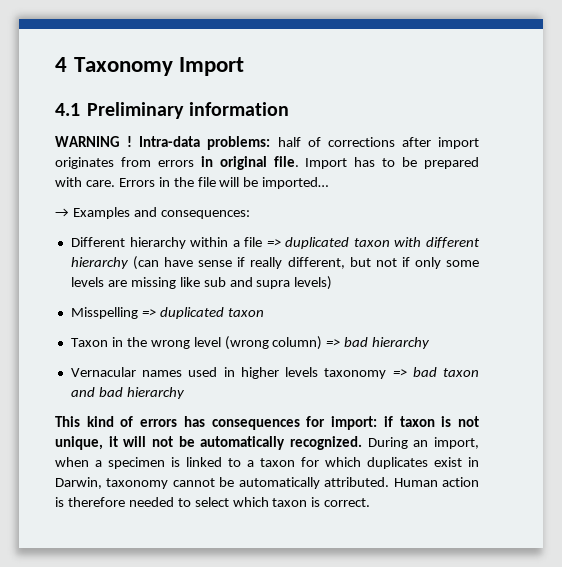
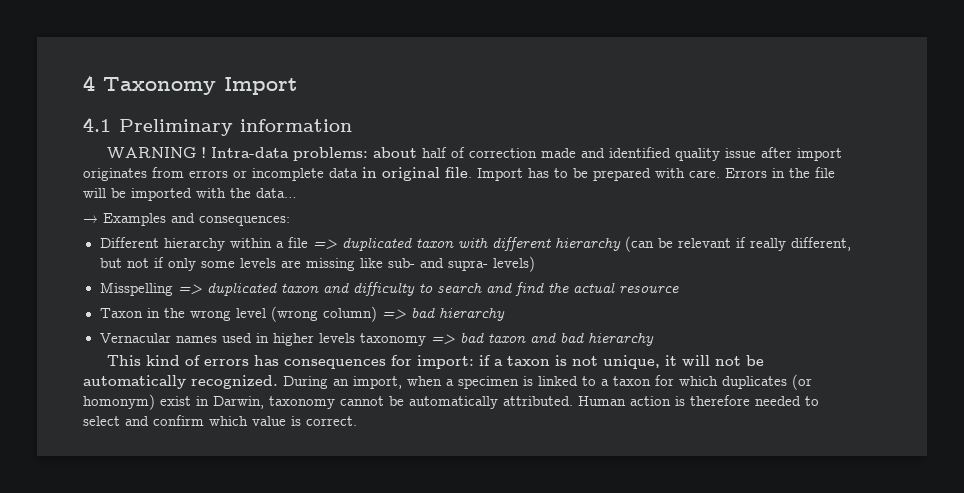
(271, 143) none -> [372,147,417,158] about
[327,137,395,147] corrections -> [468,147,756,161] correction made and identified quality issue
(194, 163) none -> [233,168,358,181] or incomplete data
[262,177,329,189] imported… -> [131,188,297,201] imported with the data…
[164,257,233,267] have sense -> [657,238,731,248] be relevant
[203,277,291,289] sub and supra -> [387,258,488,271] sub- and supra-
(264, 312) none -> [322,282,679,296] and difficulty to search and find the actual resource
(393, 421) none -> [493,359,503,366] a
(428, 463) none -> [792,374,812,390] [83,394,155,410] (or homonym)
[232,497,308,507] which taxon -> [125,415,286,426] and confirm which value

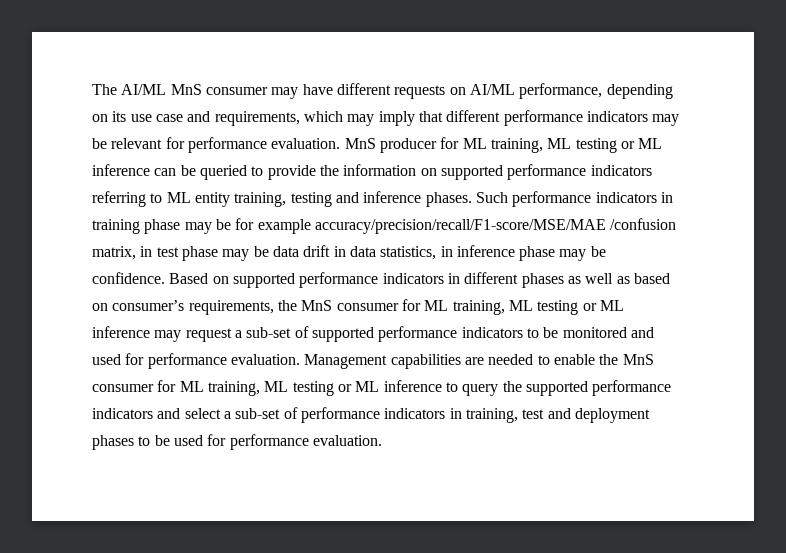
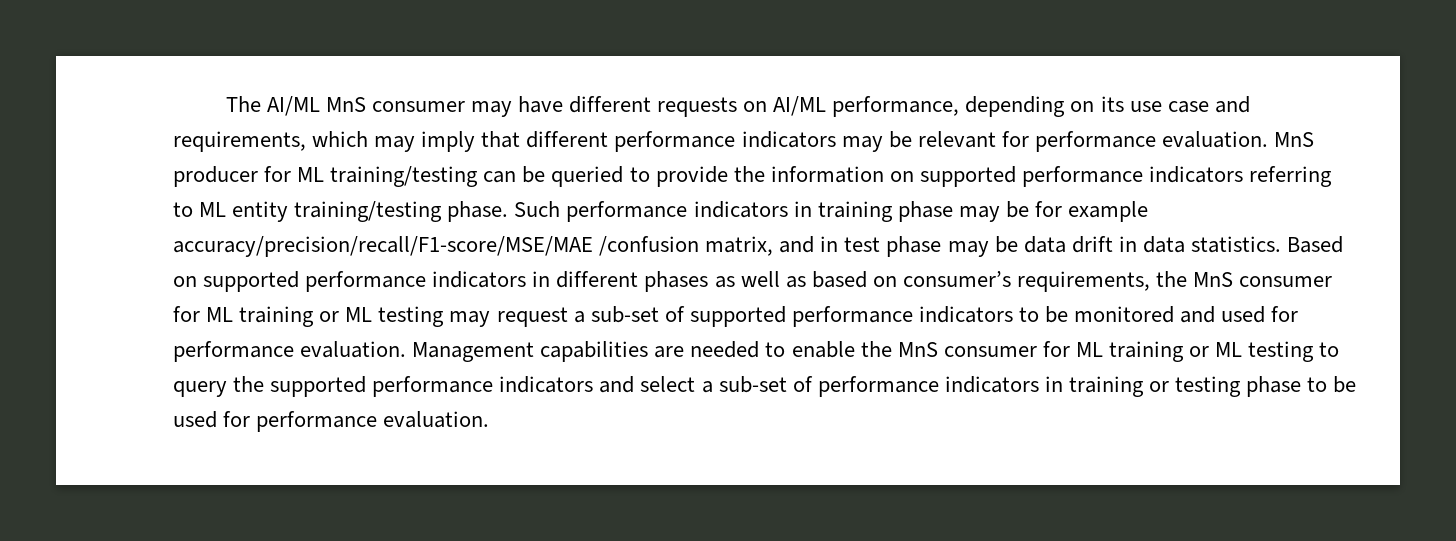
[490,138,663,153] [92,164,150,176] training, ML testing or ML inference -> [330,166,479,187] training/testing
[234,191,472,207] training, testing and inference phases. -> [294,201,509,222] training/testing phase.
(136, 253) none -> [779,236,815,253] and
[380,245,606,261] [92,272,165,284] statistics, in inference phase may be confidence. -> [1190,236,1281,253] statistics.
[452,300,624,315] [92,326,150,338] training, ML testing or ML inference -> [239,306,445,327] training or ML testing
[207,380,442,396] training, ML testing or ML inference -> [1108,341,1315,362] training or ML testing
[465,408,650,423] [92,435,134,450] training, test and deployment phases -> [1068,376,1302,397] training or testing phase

------

- [WHAT YOU HAVE TO DO] Every line above from the line with "[203,277,291,289] sub and" to the line with "[232,497,308,507] which taxon" is wanted, ends included; write them out exactly and add no other line.

- [SOLUTION FOR THIS PROBLEM]
[203,277,291,289] sub and supra -> [387,258,488,271] sub- and supra-
(264, 312) none -> [322,282,679,296] and difficulty to search and find the actual resource
(393, 421) none -> [493,359,503,366] a
(428, 463) none -> [792,374,812,390] [83,394,155,410] (or homonym)
[232,497,308,507] which taxon -> [125,415,286,426] and confirm which value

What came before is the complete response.